Psicóloga por la Universidad del Azuay y PhD en Salud Colectiva, Ambiente y Sociedad por la Universidad Andina Simón Bolívar. Es investigadora y académica.
Si mi útero hablara, pararía el mundo, la iglesia, el Estado. Los obligaría a escuchar sus historias. Por ejemplo, la de cómo fue mutilado nada más con la firma de la expareja mientras paría. Bastó un consentimiento ajeno para dejarlo roto, trunco, incapaz de dar vida, como una vasija hueca. Contaría de cómo al despertar se supo arrancado para siempre, propiedad de otro que decidió por ella, por sobre ella y con amparo de las leyes. Si ella hablara, contaría cómo en adelante se sintió una mujer incompleta, insuficiente, media mujer quizás, con tan solo 29 años. Contaría de todo el tiempo que le tomó buscar las costuras, la fuerza y el valor para tejerse de vuelta.
Contaría que la medida fue impuesta por su pareja como castigo a su excesiva fertilidad, que era un estorbo innecesario para un hombre como él, un hombre que no estaba dispuesto a usar anticoncepción. Narraría con tristeza los dos abortos inducidos por el miedo y la coerción. Lloraría los recuerdos de la sangre, el dolor y las infecciones de los procedimientos clandestinos que fueron el único recurso al que pudo acceder en un Estado laico. Contaría de sus conversaciones con la muerte, de lo cerca que la acarició cuando la sepsis se tomó cada célula y tejido uterino.

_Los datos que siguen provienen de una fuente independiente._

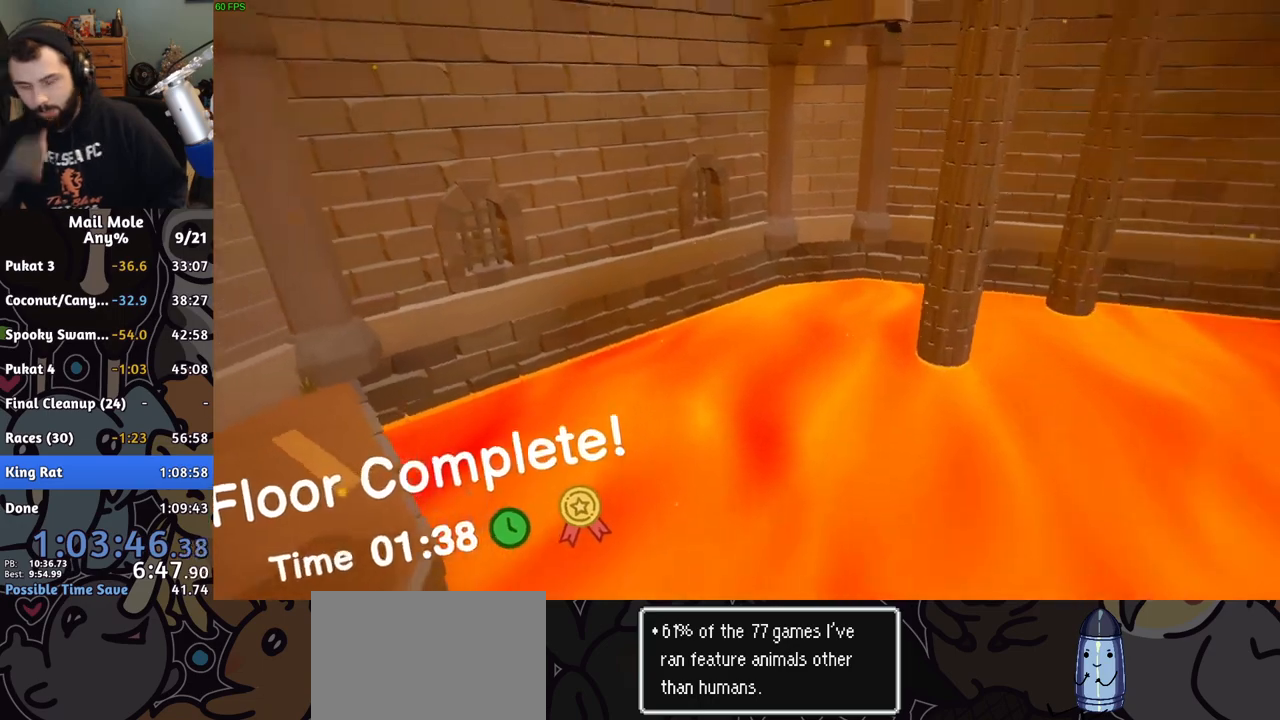
{"buttons": [], "left_stick": "center", "right_stick": "center", "button_events": []}
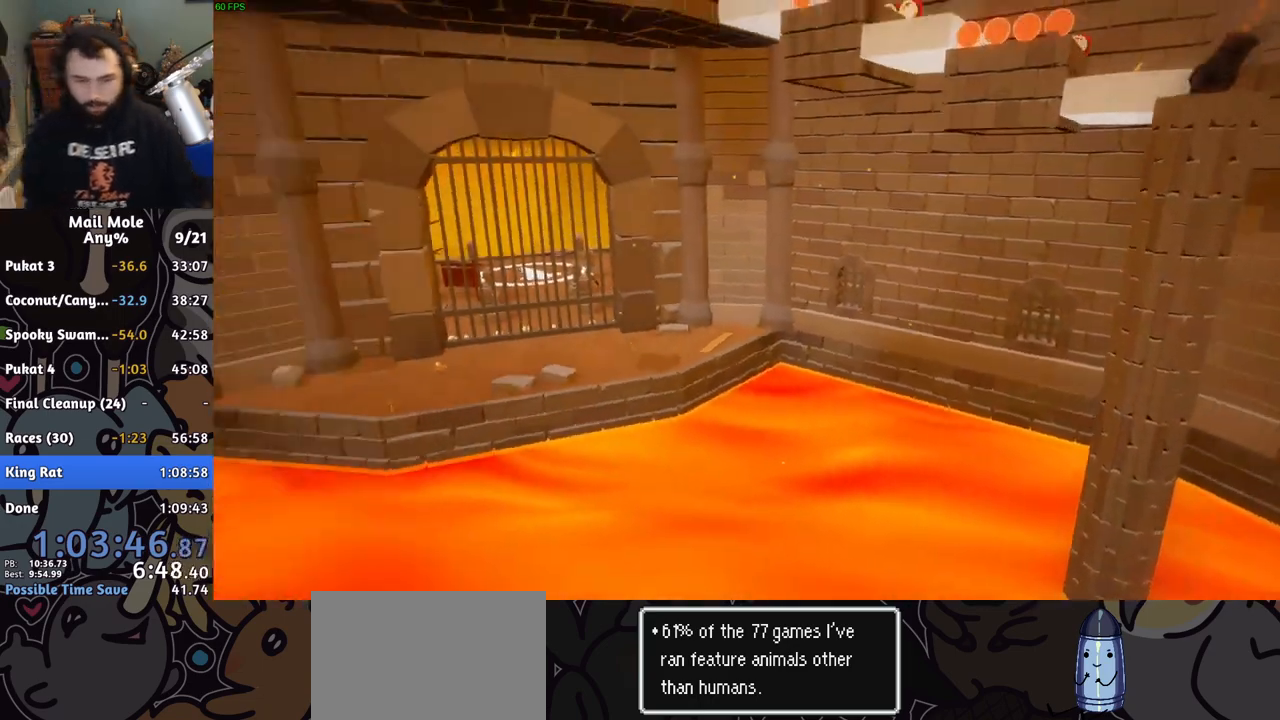
{"buttons": [], "left_stick": "center", "right_stick": "center", "button_events": []}
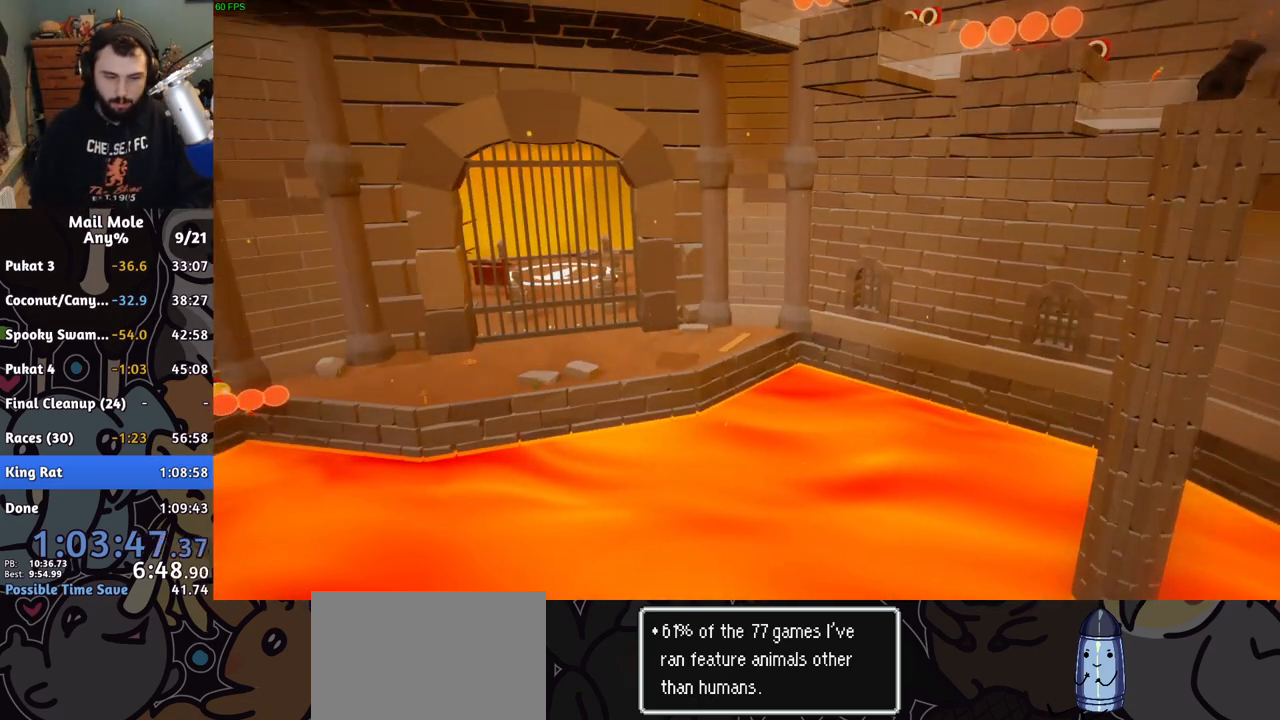
{"buttons": [], "left_stick": "center", "right_stick": "center", "button_events": []}
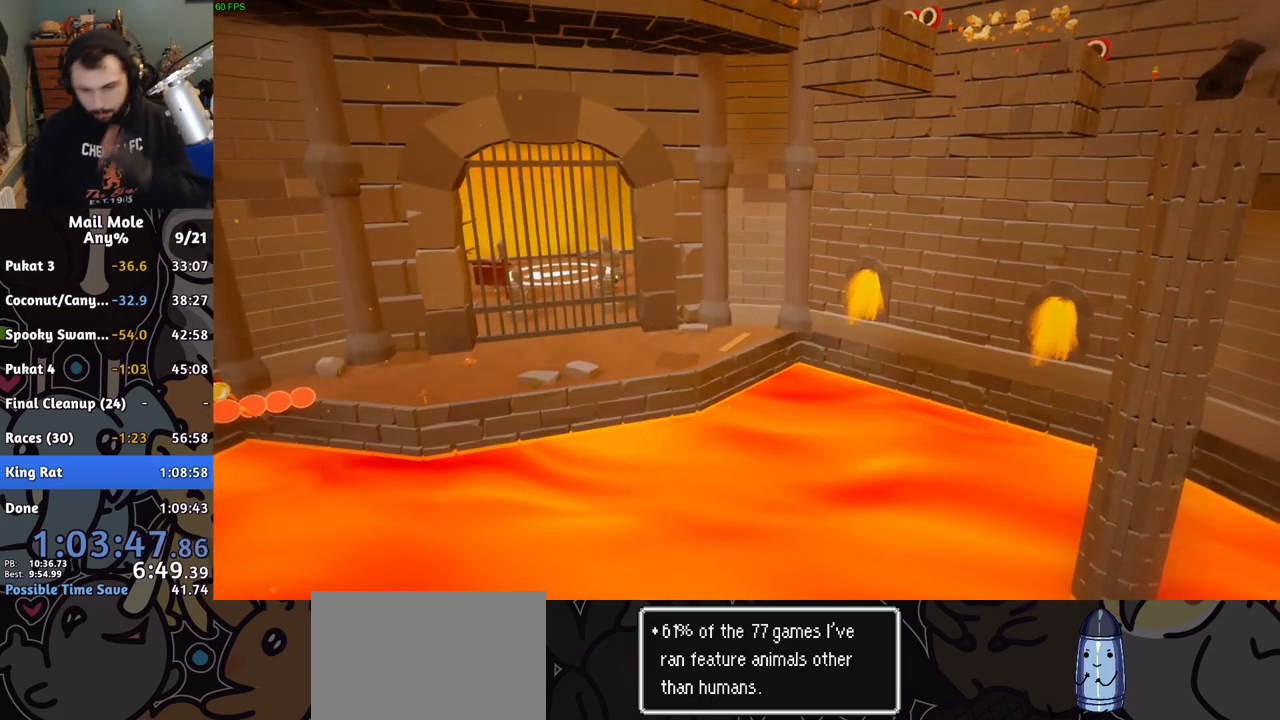
{"buttons": [], "left_stick": "center", "right_stick": "center", "button_events": []}
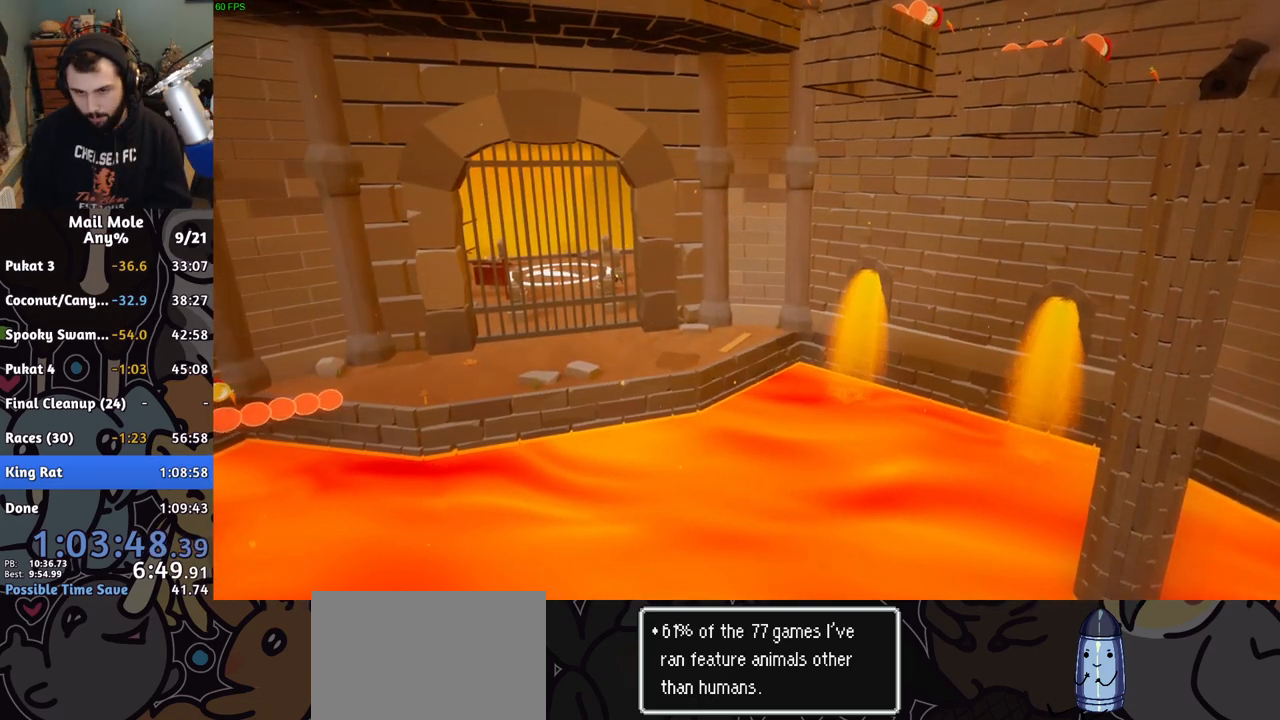
{"buttons": [], "left_stick": "center", "right_stick": "center", "button_events": []}
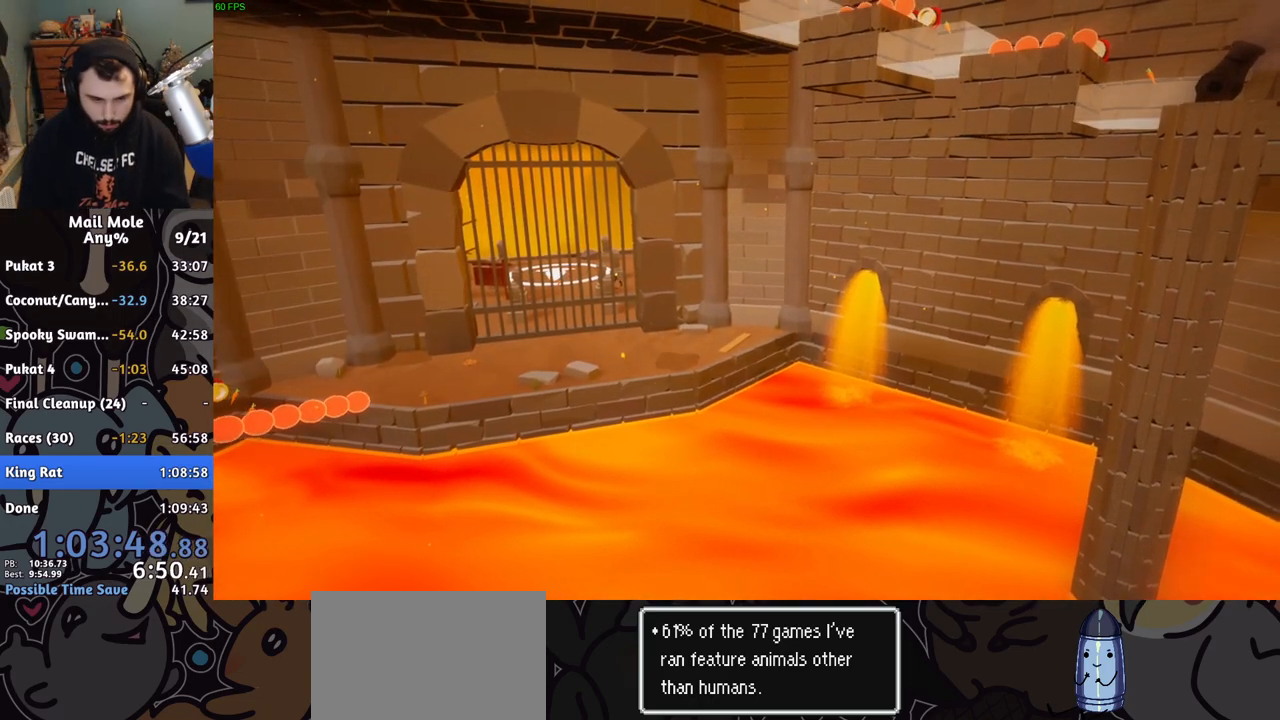
{"buttons": [], "left_stick": "center", "right_stick": "center", "button_events": []}
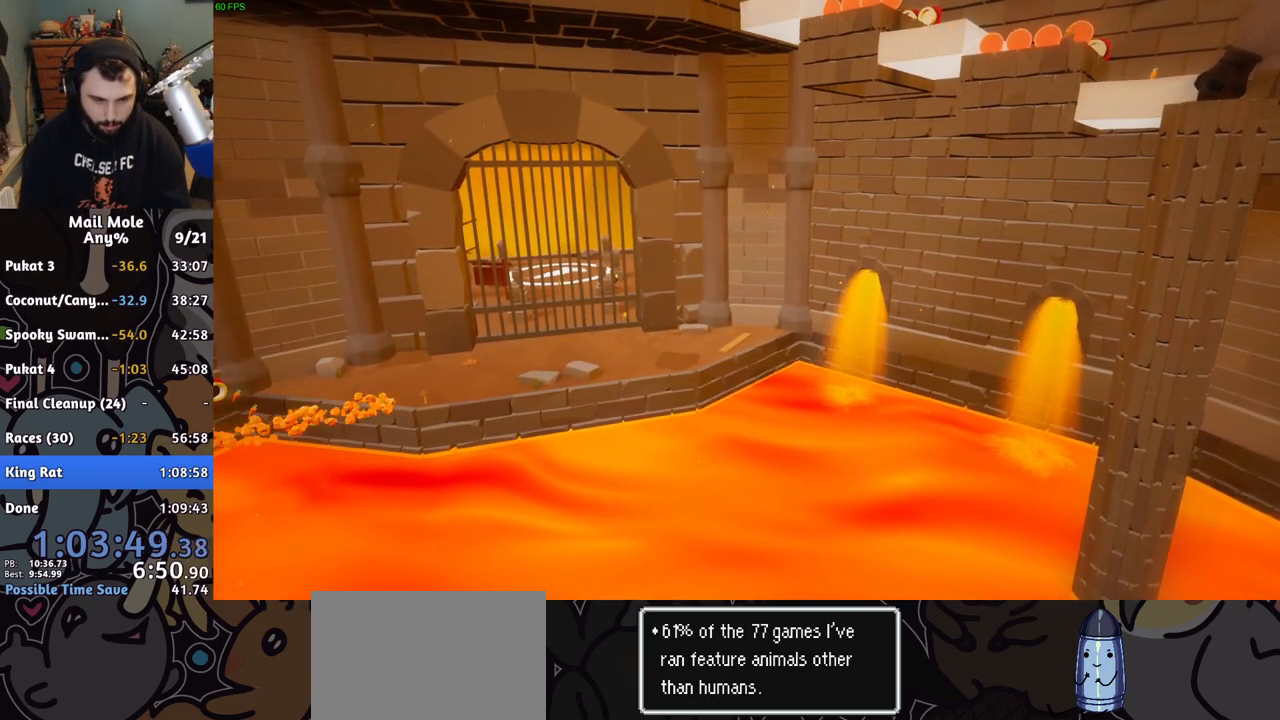
{"buttons": [], "left_stick": "center", "right_stick": "center", "button_events": []}
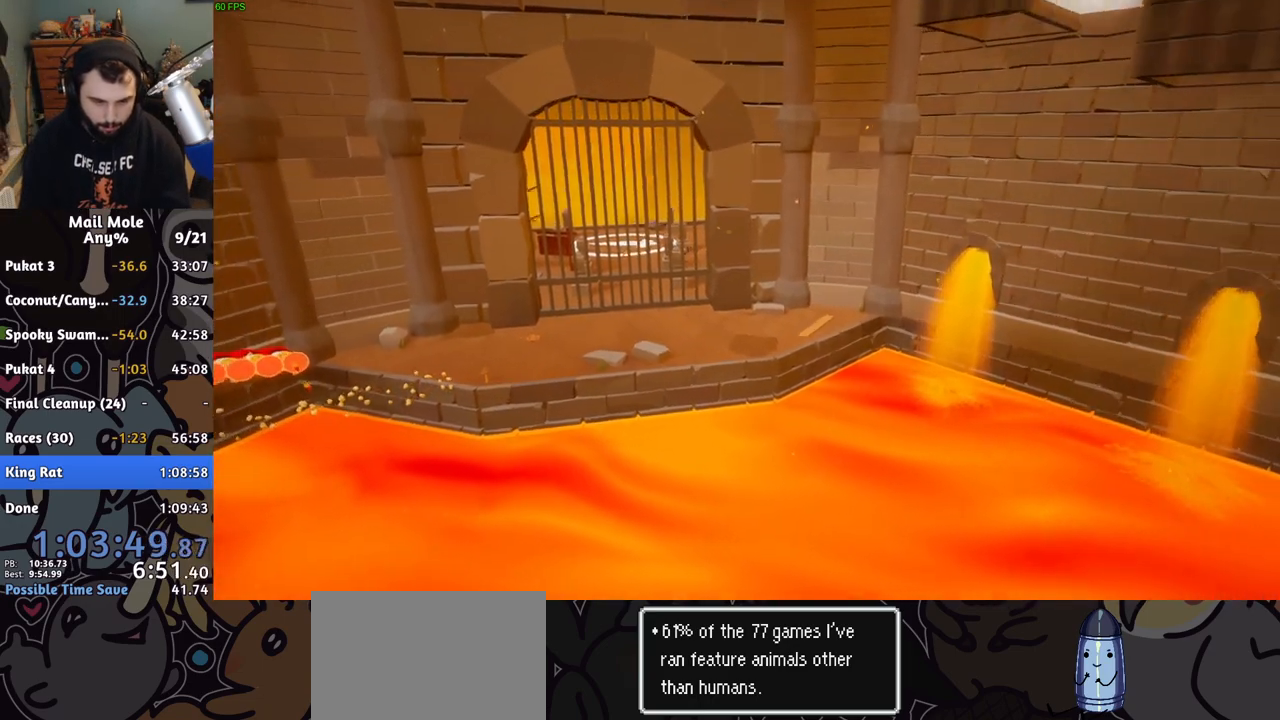
{"buttons": [], "left_stick": "down-left", "right_stick": "center", "button_events": []}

Han pasado más de cien años desde las primeras conmemoraciones del día de la mujer en el mundo, y todavía, si nuestros úteros contaran sus historias, el mundo pararía.
Contaría de todas las veces que fue invadido pese a decir NO con firmeza y con llanto hasta quedar paralizado. Hablaría de las impunidades, no solo de las judiciales, porque las que más le duelen son las impunidades sociales. Abriría el incómodo reclamo de la complicidad social frente al sexo no consentido cuando viene de la pareja o la expareja, porque al parecer el límite es delgado y la palabra propia no cuenta, aunque el NO sea radical. También interpelaría a las familias y a los silencios encubridores cuando el abuso llega en la infancia o en la adolescencia y es mejor “tapar” el escándalo de violencia sexual para evitar la vergüenza pública.
Si mi útero hablara, explicaría cómo nunca tuvo siquiera derecho a sentir dolor, porque a los pocos días de ser cortado debía hacerse cargo de la cocina, los pañales, la casa y el trabajo remunerado. Nos daría una lección básica de la relación entre la producción y la reproducción en el capital, porque su capacidad de dar vida fue siempre un estorbo improductivo y las licencias de maternidad resultaron un privilegio desconocido, inaccesible.
Han pasado más de cien años desde las primeras conmemoraciones del día de la mujer en el mundo, y todavía, si nuestros úteros contaran sus historias, el mundo pararía. Tendría que detenerse frente a todo el horror que se perpetúa enraizado en el patriarcado y los valores cristianos, no le quedaría alternativa. Si nuestros úteros son los que paren vida, exigimos que paren las inequidades, la violencia, la explotación y la muerte. ¡Que este 8 de marzo paremos todas!